__Task requirements__: Convert the lines of the material into a numbered list, starting at the line containing "Is it true that Зад. 4 equals 4.0 at 31?" and ending at the final line, both included. Omit blank lines and leave the pictures out.

__Provided records__:
BEGIN

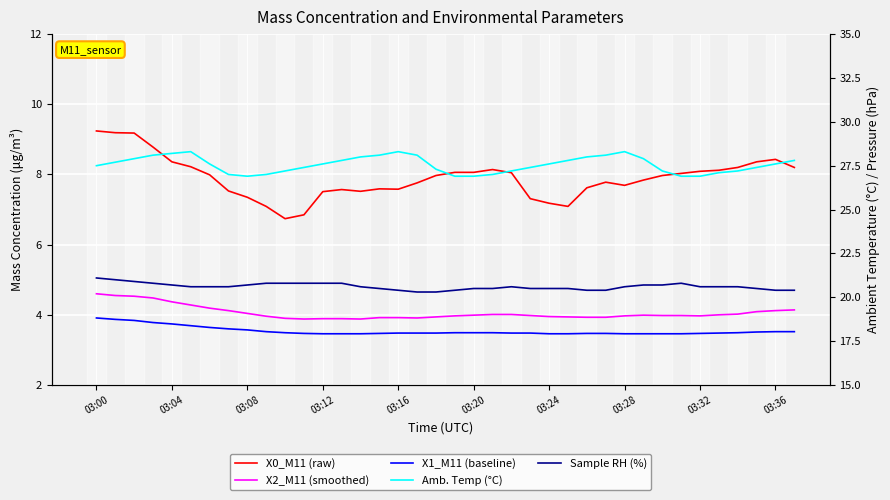

What is the average value of the X1_M11 (baseline) series?

3.5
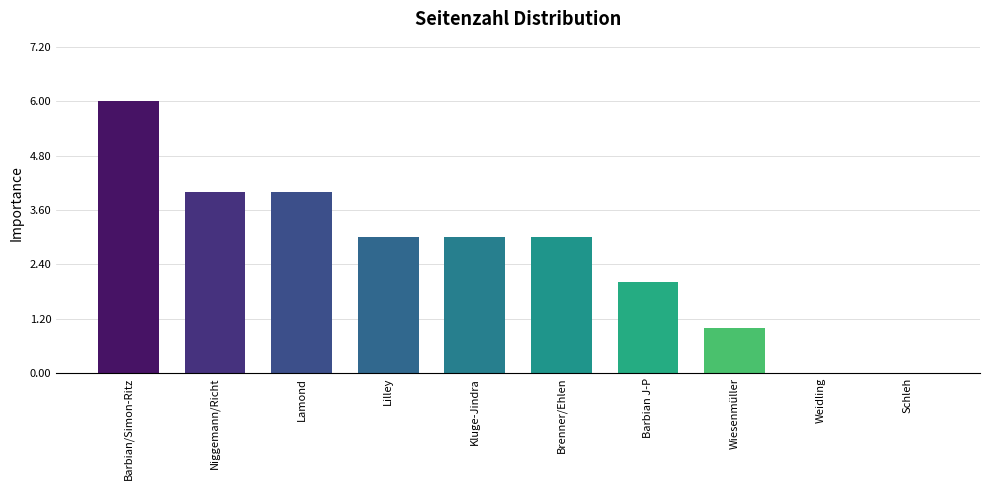

What is the difference between the values at Wiesenmüller and Niggemann/Richt?

3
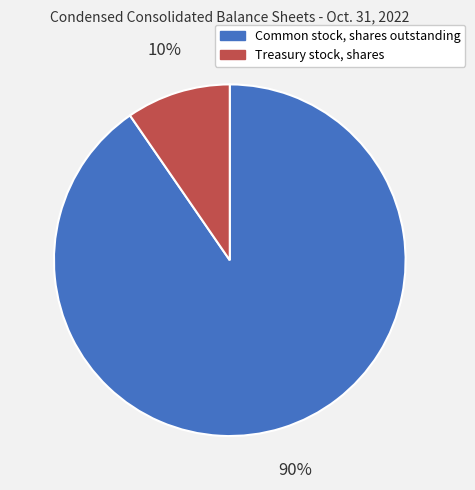

How many slices are in this pie chart?

2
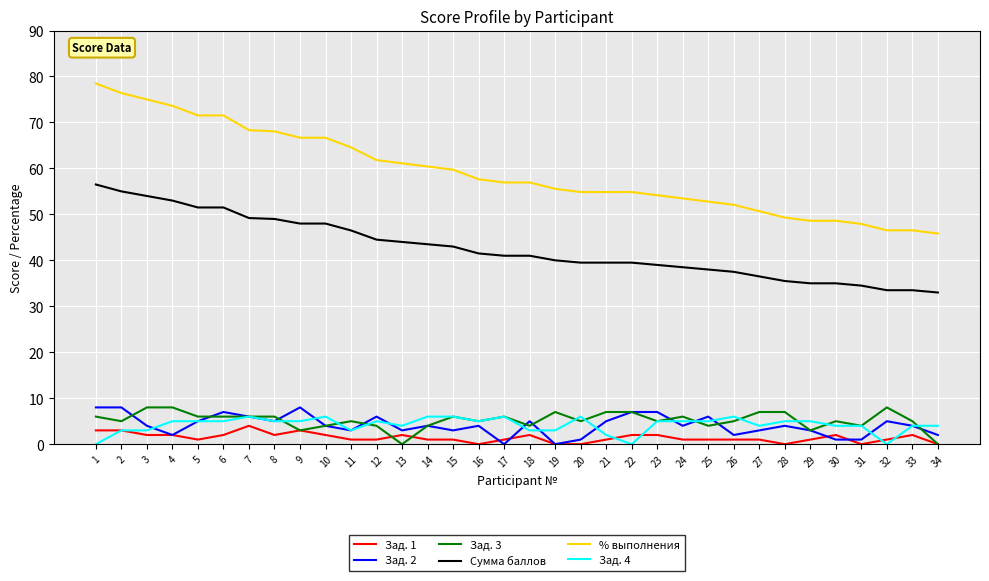

Is it true that Зад. 4 equals 4.0 at 31?

True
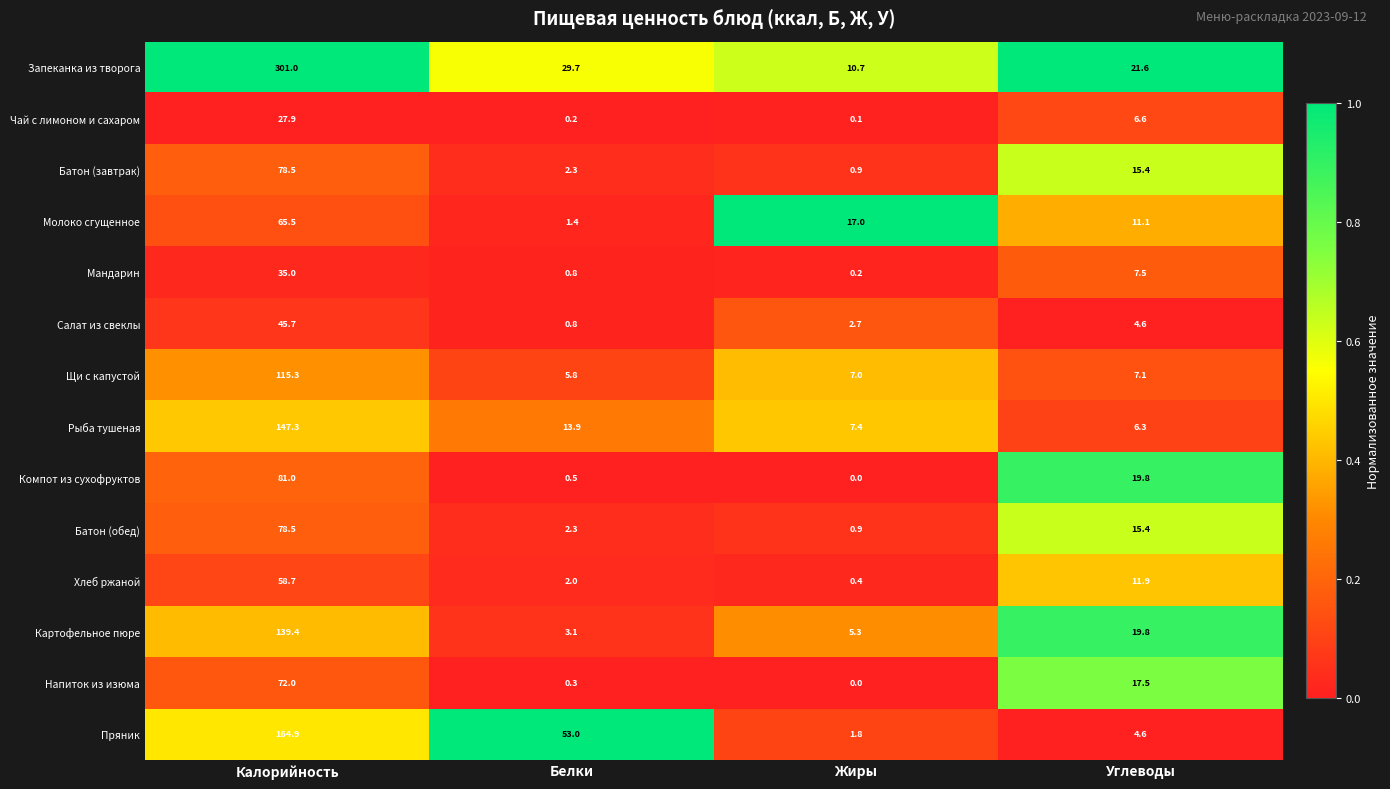

At which category is the sum across all series the highest?

Калорийность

END

__Output of the task__:
1. Is it true that Зад. 4 equals 4.0 at 31?
2. True
3. At which category is the sum across all series the highest?
4. Калорийность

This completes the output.